Só as instituições dedicadas ao problema (se as há) podem fazer muito e nalguns casos, nada!

O problema é muito complexo!

No Brasil, estive 3 meses e passava muitas vezes por uma mulher -sem abrigo- comia a comida que o restaurante lhe dava e dormia (mesmo de dia) debaixo da sombra de uma árvore, com um cobertor por cima e de gorro na cabeça.

Passava muita gente e ela dormia...

Me interessou saber das suas razões. Ela tinha família, não queria viver com eles e a cabeça talvez não estivesse bem e só a policia federal a podia levar para uma instituição, onde fosse possível cuidar dela e ela ficar sempre.

Mas...ela preferia a rua
e não queria uma casa,
um teto, uma família!

Queria ser livre e era feliz.
Não pedia esmola, não incomodava, a rua era dela e para ela, isso era o suficiente e não trocava essa vivência por nada!

São Paulo tem cerca de 18 milhões de habitantes - 12m na parte nobre e 6m nos limítrofes.

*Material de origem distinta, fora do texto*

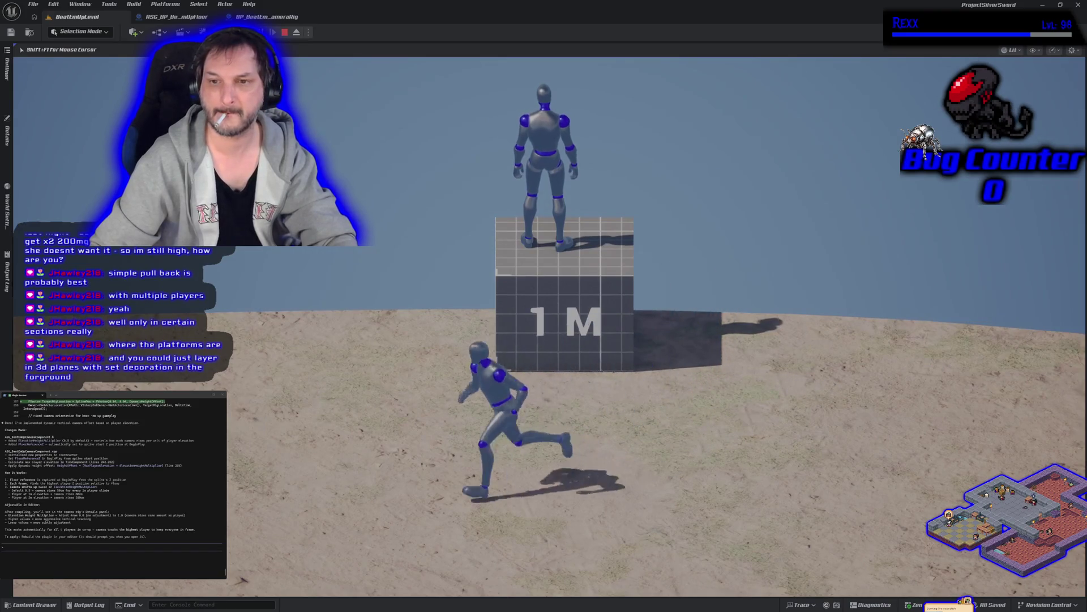
pyautogui.press('d')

Passei por ela muitas vezes
e nada podia fazer por ela
e ela era um caso complexo
com família,
mas gostava muito mais
da liberdade da rua do que de tudo quanto a nós nos fascina.

Compreender
analisar
tentar mudar
Quem o podia fazer?

Ela amava a rua
Amava a liberdade da rua!

Difícil de entender
e ajudar,
impossível!

Há coisas que nos ultrapassam!

Com carinho,

Maria luísa

Mary Brown disse…
Maria Luísa muitos dos sem abrigo são-no porque amam a liberdade, coisa que esta sociedade nos rouba. Somos cada vez menos livres, há sempre algo que nos aprisiona, não fazemos o que realmente gostaríamos. Eles são totalmente livres e habituam-se a ter apenas as necessidades básicas o que os leva a fazerem o que querem na maior parte do tempo. Preferem passar frio e fome do que estarem presos a obrigações. Não te parece?
Beijinhos e obrigada pela visita
Helga Piçarra disse…
Infelizmente o nosso umbigo é cada vez maior, e maior. Mas no meio de tanta solidão disfarçada de felicidade, ainda há muita gente humilde, capaz de estender a mão ao próximo. Não podemos perder a esperança, simplesmente não podemos...

Um beijo :)
Mary Brown disse…
Helga há tanto tempo que não te via por aqui, está tudo bem? Beijinhos
ANTONIO AFONSO disse…
TEMOS VERGONHA E MEDO DO NOSSO REFLEXO...
Mary Brown disse…
Antonio Afonso e pensamos que nunca estaremos no lugar deles mas, o mundo dá tantas voltas.